■ **Task goal**
Copy out every line of the material below word for word, keeping the same order. Leave the pictures out.

■ **Supplied information**
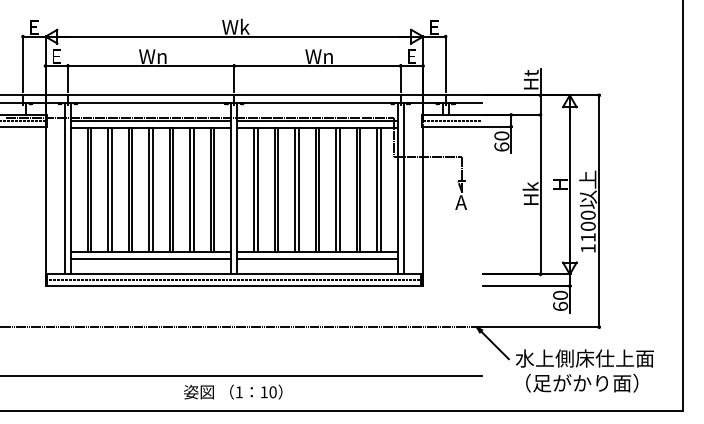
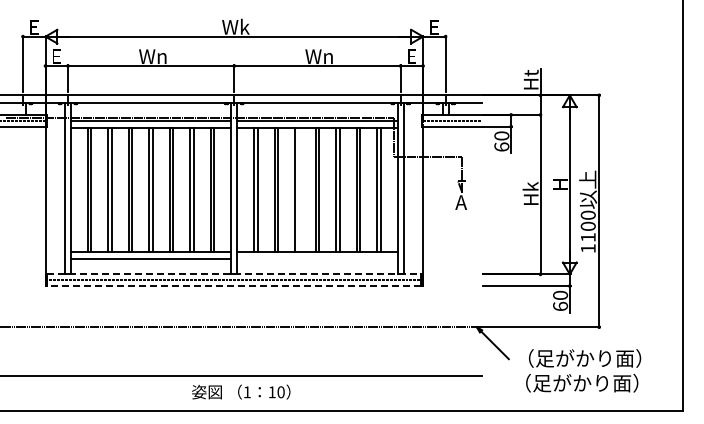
line at (298, 189): present -> none
line at (317, 258): present -> none
line at (234, 274): solid -> dashed
line at (233, 286): solid -> dashed
text at (584, 358): 水上側床仕上面 -> （足がかり面）
text at (233, 391) position: (233, 391) -> (241, 391)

■ **Task answer**
line at (298, 189): present -> none
line at (317, 258): present -> none
line at (234, 274): solid -> dashed
line at (233, 286): solid -> dashed
text at (584, 358): 水上側床仕上面 -> （足がかり面）
text at (233, 391) position: (233, 391) -> (241, 391)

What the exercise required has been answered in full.